Alice i Justin również płaczą, co łamie mi serce. Przytulam ich ponownie. Mój wilk szlocha w moim umyśle.

-Tatusiu czy mamusia wyzdrowieje?- szepcze Alice w moją szyję.

-Nie wiem kochanie, nie wiem- całuje ją w czoło- Ale sądzę, że tak. Jak mogłaby zostawić takie dwa małe szkraby jak wy?- pstrykam ich obu w nos.

-Tak, mamusia nas nie zostawi- odzywa się Justin, podchodząc do łóżka po książeczkę- Musi przeczytać mi i Alice książkę na dobranoc, i wszyscy musimy iść jeszcze na piknik więc mamusia nie może nas zostawić.

-I nasz nowy brat lub siostra też nas nigdy nie zostawi bo musi się z nami pobawić- dodaje Alice, uśmiechając się.

-Tak, oczywiście- przytulam ich z uśmiechem. - Może zrobimy kartki dla mamy i dzidziusia by szybciej wyzdrowieli? Sądzę, że mamie spodobałby się ten pomysł.

-Tak- mówią jednocześnie, podając im kartki i kredki.

Siadam na ziemi, bawiąc się kartką i zieloną kredką. Ale mimo robienia tego, mam wrażenie, że Everett może nie dać rady by do nas wróci.

Everett

Mrugam oczami, siadając powoli. Dotykam brzucha i wyczuwam zaokrąglenie. Uśmiecham się rozglądając dookoła. Otacza mnie zielony las, a słońce już zachodzi. Niebo jest pełne kolorów.

Gdzie ja jestem? Ogarnia mnie panika, a łzy napływają do oczu gdy wstaje. Gdzie Bryson? I moja rodzina? Stado? Nie chce być znów całkiem sama. Chce do mojej rodziny. Chce mieć przy sobie mojego mate. Boje się.

Słyszę szelest za moimi plecami, odwracam się oczekując bólu, który nie następuje. Patrzę w dół na moje ciało i widzę, że nie ma żadnych ran ani blizn. Moja skóra jest miękka i gładka. Mam na sobie białą nocną koszulę do kolan.

Kolejny szelest rozbrzmiewa z mojej lewej strony, odwracam się i widzę dwójkę ludzi, wychodzących z cienia drzew.
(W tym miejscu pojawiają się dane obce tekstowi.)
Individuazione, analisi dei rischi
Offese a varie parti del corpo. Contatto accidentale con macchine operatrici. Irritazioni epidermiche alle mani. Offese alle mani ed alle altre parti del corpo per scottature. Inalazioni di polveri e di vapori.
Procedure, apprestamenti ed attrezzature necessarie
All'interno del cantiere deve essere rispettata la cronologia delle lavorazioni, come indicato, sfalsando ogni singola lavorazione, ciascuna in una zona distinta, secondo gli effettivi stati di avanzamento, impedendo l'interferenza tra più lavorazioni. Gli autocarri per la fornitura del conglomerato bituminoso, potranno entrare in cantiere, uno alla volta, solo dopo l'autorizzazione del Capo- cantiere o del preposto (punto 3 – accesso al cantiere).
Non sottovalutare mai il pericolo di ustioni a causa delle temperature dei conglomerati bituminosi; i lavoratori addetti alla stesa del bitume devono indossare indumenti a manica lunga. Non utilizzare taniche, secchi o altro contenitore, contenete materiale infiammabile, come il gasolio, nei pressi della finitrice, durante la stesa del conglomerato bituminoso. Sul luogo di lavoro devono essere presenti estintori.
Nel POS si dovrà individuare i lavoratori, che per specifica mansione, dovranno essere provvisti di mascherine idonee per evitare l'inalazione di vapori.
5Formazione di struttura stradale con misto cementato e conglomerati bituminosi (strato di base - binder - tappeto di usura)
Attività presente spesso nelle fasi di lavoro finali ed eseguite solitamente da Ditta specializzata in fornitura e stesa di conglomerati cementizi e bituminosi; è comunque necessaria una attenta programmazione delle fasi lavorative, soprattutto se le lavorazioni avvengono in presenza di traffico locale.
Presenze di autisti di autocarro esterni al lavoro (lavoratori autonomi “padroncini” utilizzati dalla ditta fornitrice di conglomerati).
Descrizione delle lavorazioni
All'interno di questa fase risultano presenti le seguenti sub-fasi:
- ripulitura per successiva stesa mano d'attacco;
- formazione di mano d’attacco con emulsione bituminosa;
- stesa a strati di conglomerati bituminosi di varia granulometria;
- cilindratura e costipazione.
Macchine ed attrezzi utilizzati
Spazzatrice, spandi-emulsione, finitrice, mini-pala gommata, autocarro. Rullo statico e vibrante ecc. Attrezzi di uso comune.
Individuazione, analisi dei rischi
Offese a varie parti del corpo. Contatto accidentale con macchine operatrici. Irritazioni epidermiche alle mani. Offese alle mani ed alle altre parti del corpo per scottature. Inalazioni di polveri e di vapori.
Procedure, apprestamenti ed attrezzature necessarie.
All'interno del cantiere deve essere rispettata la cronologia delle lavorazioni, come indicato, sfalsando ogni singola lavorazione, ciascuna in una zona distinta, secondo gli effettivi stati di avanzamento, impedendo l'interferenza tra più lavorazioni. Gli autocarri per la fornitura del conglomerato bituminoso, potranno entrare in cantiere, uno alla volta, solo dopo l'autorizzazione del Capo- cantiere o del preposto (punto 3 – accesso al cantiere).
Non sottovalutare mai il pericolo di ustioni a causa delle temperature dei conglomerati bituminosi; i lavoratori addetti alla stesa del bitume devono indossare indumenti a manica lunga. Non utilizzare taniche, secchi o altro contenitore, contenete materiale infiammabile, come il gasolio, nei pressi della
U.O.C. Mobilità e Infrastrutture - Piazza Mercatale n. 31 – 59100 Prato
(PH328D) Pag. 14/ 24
Dziewczyna o blond włosach ma na sobie zwiewną sukienkę. Jest piękna, a zwłaszcza jej ciemno-szare oczy. Kto nosi takie sukienki w lesie, no, ale nie oceniam. To ja mam na sobie koszule nocną.

Mężczyzna ubrany jest w czarny mundur. Przy boku ma pistolet i inną broń. Jest przystojnym ciemnowłosym mężczyzną o szarych oczach.
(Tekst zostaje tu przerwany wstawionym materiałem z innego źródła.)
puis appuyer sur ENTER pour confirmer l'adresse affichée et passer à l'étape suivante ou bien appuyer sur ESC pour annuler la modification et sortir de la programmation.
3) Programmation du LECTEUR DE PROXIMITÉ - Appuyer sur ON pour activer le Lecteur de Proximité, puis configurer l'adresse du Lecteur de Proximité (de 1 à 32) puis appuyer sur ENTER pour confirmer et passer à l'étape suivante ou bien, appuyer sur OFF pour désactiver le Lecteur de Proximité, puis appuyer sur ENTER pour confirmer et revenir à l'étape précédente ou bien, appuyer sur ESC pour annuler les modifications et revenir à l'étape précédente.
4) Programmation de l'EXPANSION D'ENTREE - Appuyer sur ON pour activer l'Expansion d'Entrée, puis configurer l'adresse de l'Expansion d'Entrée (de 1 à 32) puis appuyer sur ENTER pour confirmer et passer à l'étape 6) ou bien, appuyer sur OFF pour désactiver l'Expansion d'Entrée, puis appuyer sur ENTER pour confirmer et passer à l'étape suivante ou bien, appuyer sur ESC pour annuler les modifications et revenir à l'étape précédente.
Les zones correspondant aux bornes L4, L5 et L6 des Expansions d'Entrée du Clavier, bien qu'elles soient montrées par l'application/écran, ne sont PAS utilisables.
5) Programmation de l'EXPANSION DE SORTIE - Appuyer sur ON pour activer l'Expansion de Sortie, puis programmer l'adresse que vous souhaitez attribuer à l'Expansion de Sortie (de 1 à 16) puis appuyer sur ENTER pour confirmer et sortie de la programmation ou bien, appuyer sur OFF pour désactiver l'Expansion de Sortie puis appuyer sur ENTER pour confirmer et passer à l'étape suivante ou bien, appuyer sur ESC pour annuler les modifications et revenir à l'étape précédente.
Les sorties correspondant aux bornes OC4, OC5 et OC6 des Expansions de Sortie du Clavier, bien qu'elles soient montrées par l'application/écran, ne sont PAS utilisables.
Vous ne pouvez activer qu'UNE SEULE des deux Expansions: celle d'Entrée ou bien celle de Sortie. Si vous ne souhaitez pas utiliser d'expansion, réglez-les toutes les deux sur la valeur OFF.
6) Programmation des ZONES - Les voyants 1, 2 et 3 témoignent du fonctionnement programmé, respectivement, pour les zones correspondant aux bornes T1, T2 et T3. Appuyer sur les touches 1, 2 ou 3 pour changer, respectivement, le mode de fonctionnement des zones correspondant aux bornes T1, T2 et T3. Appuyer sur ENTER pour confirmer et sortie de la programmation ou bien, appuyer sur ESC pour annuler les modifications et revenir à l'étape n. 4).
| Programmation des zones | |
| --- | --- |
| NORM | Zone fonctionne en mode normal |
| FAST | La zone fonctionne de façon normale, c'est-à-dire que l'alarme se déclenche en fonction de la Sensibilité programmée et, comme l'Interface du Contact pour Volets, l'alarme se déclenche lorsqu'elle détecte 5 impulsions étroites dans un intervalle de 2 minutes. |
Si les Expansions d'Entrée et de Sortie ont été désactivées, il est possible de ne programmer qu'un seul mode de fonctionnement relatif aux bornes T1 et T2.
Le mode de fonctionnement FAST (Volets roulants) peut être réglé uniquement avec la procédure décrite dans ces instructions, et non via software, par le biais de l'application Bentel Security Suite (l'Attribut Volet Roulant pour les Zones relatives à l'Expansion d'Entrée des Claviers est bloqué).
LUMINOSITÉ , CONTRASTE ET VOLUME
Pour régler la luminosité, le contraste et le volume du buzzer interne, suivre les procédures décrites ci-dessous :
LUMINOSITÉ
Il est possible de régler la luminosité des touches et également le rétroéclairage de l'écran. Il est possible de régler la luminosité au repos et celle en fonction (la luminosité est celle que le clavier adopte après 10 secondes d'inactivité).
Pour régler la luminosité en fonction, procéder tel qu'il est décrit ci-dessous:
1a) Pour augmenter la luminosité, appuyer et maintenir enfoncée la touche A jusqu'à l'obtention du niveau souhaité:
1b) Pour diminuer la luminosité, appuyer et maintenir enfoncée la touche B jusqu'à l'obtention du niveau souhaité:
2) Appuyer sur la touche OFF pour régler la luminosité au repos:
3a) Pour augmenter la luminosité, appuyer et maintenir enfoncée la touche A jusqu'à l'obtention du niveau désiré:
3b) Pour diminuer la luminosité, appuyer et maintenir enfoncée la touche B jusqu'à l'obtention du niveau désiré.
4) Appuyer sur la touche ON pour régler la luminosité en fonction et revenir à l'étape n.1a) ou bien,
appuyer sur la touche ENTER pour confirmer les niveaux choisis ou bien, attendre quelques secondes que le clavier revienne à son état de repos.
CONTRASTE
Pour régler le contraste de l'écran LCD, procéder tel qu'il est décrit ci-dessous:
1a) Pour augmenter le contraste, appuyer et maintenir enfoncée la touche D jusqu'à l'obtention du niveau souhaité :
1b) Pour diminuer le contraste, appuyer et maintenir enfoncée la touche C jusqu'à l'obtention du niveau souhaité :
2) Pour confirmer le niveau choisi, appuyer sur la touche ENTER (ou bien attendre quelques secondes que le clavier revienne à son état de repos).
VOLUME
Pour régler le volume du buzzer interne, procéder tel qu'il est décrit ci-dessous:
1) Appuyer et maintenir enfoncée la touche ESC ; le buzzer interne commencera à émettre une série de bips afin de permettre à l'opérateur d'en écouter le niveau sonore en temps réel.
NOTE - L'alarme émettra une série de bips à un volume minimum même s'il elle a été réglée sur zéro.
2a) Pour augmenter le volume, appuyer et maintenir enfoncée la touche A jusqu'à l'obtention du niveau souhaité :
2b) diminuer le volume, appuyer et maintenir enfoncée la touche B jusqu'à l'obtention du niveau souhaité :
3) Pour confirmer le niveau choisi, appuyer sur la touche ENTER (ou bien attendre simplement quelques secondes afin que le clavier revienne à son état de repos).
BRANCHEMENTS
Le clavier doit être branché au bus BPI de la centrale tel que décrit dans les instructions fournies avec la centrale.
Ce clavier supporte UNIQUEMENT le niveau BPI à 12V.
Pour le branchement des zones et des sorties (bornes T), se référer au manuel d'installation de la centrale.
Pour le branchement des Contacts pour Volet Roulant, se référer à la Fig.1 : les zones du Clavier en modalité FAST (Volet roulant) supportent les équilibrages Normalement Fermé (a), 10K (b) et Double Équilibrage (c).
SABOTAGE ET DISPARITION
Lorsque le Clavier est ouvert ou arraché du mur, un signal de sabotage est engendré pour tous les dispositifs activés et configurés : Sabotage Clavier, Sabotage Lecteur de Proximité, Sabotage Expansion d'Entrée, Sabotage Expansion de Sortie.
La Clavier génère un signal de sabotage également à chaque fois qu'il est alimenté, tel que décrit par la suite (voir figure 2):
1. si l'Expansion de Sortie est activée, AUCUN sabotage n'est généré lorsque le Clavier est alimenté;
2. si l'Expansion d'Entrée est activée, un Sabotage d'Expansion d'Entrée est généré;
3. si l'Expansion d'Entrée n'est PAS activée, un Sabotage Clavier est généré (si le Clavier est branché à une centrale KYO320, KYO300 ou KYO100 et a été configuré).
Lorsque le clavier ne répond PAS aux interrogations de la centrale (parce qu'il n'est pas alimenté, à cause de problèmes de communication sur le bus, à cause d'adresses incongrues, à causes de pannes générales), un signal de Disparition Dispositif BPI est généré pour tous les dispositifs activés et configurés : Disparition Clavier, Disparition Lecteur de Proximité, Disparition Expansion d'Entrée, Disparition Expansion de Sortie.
-Everett, kochana- podchodzi do mnie dziewczyna z uśmiechem na ustach. Wydaje się być w moim wieku, ale o wiele dojrzalsza jak na swój wiek.

Cofam się, nie ufając tym ludziom- Kim jesteście?

-Nazywam się Lunette. A to jest Anil mój najlepszy przyjaciel i najlepszy strażnik. Jestem Boginią Księżyca. - uśmiecha się, zbliżając jeszcze bardziej i chwyta moją dłoń. Podskakuję, ale nie cofam się.- Mogę ci udowodnić, że mówię prawdę.

-Jak?- pytam ciekawa.

-Odwiedziłam Bryson'a gdy był w śpiączce. Został zaatakowany przez zbuntowanych. Powiedziałam mu o planach Stada Czerwonego Słońca. - wzdycham, będąc w szoku i spuszczam wzrok.